Going to Hilton Head for a family vacation from June 24 - July 2. Would appreciate any feedback on best beaches to fish. Also what can I expect to catch and any tips from you pros out there who are familiar with surf fishing the area. Thanks for your feedback!


----------



## medhead (Jan 23, 2006)

where are you staying at and I will let you know where and what type of fish you can expect to catch.

MEDHEAD


----------



## afedor (Jun 17, 2006)

Medhead,

I will be staying at the Marriot Oceanfront at Palmetto Dunes. We are driving down so my car will be loaded with my fishing gear so I can also drive to any "hot spots". Thanks!

A


----------



## medhead (Jan 23, 2006)

You can fish from the beach right behind the hotel them. My mother has a condo in Palmetto Dunes and I fish at the beach next door at the Disney. You might want to fish in the morning or late afternoon due to all of the people getting in and out of the water. If you want to fish all day you can walk a little ways north (thats to the left if your faceing the ocean from the hotel)where all of the houses are and fish there all day with out any real problem. There are some nice black tips that can be caught from the beach.
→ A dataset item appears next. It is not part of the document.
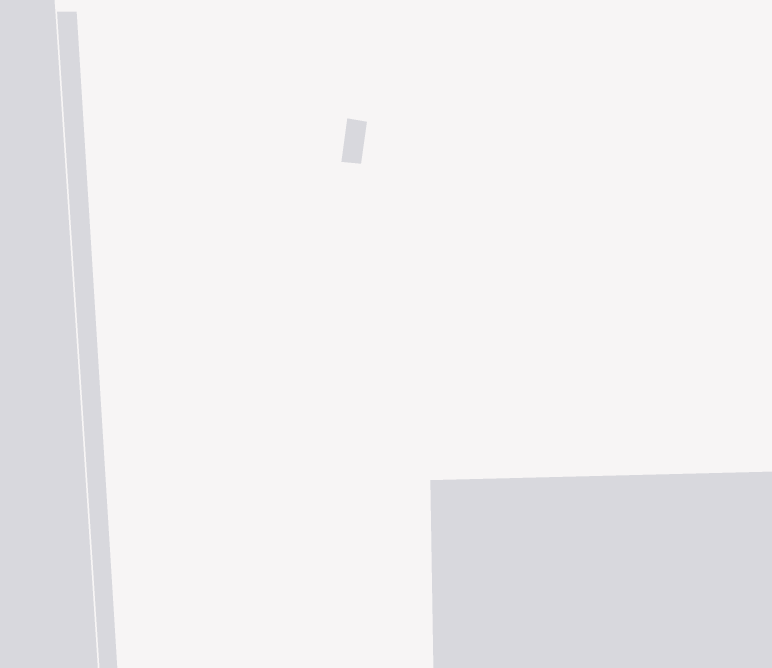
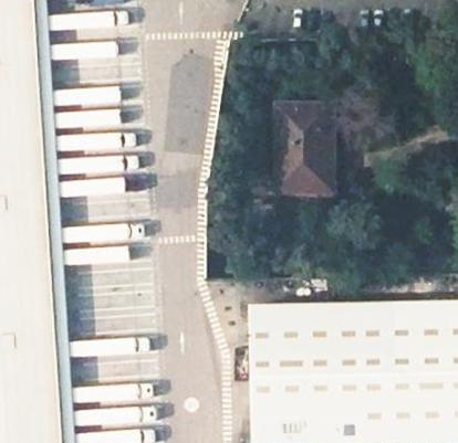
building: none -> [278,105,331,190]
All you need is some frozen squid and a rod and reel combo that will hold about 300yards of line. Just walk out as far as can and cast. you will also need a 3oz pyrimd weight. You can also try some mullet one rod the sharks will hit that along with the redfish. I'm trying to plan a trip down there so post a update on how the fishing was when you get back. later in the evening seems to be better for the sharks plus the beach seems to be less crowded.

Medhead


----------



## afedor (Jun 17, 2006)

Medhead,

I really appreciate the feedback. We leave on Sat. and I am sooo ready to hit the beach and just fish work is killing me. I am bringing my digital camera so hopefully I can post some pictures of my catch. If you can thing of anything else, let me know!

Thanks!!!!!


----------



## medhead (Jan 23, 2006)

your welcome. you should have no problem catching fish. i just got back from vacation myself and looking foward to going down and stay at my moms condo. my set up is a 8ft med heavy rod with a penn reel with about 250yds of 65 lbs spiderwire. 1/0 circle hooks on a 100lbs leader. there are some really big sharks around that area with the ocean staying around 84 degrees this time of year. but you never know what your going to catch. if you don't have any rod holders i made my own just went to home depot and bought some pvc pipe and they cut them there at the store. they are a lot better than the one you can buy mine are 4 feet long. but i usually fish two or three rods at a time. if you need any information about the island such as place to eat and go hang out at night just repley back and i will list them. good luck and post a report when you get back.

medhead


----------



## smallie53 (Sep 3, 2005)

medhead, wouldn't you agree that to purchase and learn how to throw a cast net is well worth the investment in time and money? Steve


----------



## medhead (Jan 23, 2006)

yes you can get a decent one for under 30.00 and whatever bait you dont use you can freeze such as mullet.


----------



## medhead (Jan 23, 2006)

When are you going to post a report about your trip to hilton head island.


----------